Sejak Selasa (24/2) sore hingga Kamis (26/2) ini, Kabupaten Bojonegoro dilanda banjir bandang. Hujan deras yang terjadi di kawasan sekitar sungai Bengawan Solo, termasuk di Bojonegoro, membuat air di sungai terpanjang di Pulau Jawa itu meluap. Di Jawa Timur, luapannya terasa di Bojonegoro dan Kabupaten Tuban. Namun kondisi terparah terjadi di Bojonegoro. Hingga saat ini 49 desa dari 11 kecamatan di Bojonegoro masih terendam banjir. Di antaranya Kecamatan Kanor, Kecamatan Ngraho, Kecamatan Margomulyo, Kecamatan Purwosari, Kecamatan Padangan, Kecamatan Kalitidu, Kecamatan Dander, Kecamatan Trucuk, Kecamatan Malo, Kecamatan Kapas, Kecamatan Balen dan Kecamatan Baureno.

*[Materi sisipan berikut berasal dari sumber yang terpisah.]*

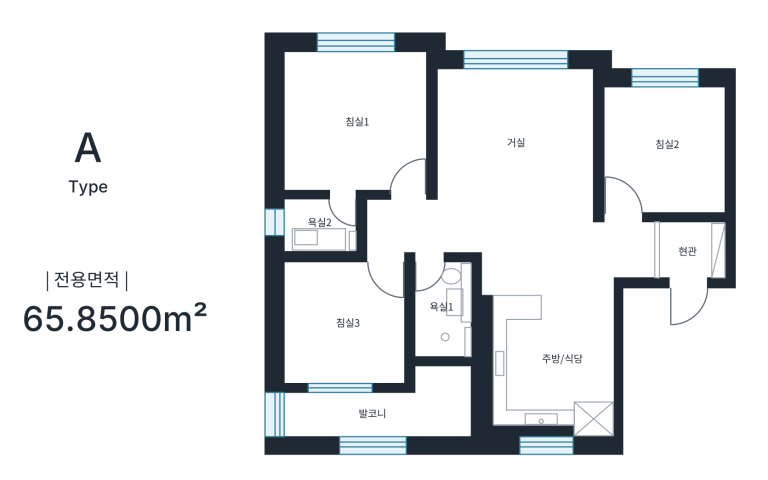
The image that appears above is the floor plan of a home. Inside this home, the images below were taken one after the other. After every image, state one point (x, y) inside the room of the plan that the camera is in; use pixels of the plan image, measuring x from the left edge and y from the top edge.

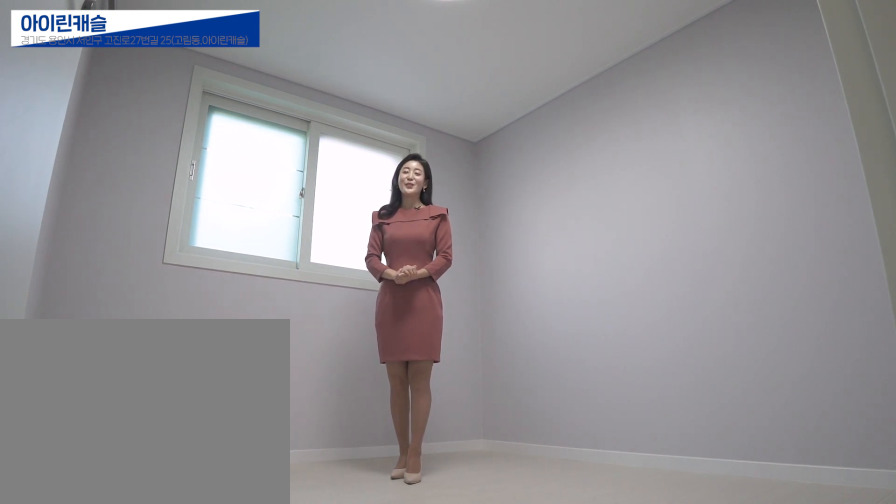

Badan Konservasi dan Sumber Daya Alam (BKSDA) Bojonegoro di Kecamatan Ngraho memberikan peningkatan status dari status siaga menjadi status awas. Alat ukur ketinggian air yang dimiliki BKSDA menunjukkan ada peningkatan hingga 15:30 peilschall. Kondisi akan bertambah parah bila daerah di sepanjang sungai Bengawan Solo terus diguyur hujan.

Meski demikian, penduduk di desa-desa kawasan ini enggan untuk mengungsi. Mereka memilih tinggal di rumah untuk menjaga barang-barang mereka dari aksi pencuri yang kerap kali terjadi saat banjir melanda. Warga yang memiliki sawah, terpaksa melakukan panen dini. Kondisi ini jauh lebih baik dari pada padi membusuk lantaran terendam air. "Bisa dibayangkan betapa kerugian yang kami rasakan, padahal dua minggu lagi sudah waktunya panen, tapi gagal karena terendam banjir," kata Munifah yang tinggal bersama Hariyono, suaminya, dan tiga anaknya.
Kondisi yang sama juga terjadi di kawasan Kecamatan Kota Bojonegoro. Penduduk Jl.Rajekwesi Bojonegoro yang berbatasan langsung dengan Sungai Bengawan Solo misalnya memilih untuk bertahan di rumah, sembari membuat tanggul dadakan dari karung berisi pasir yang dipasang di depan rumah dan di gang masuk kampung. Polres Bojonegoro dan petugas Satuan Koordinasi dan Penanggulangan Bencana Pemkab Bojonegoro berjaga-jaga di wilayah banjir.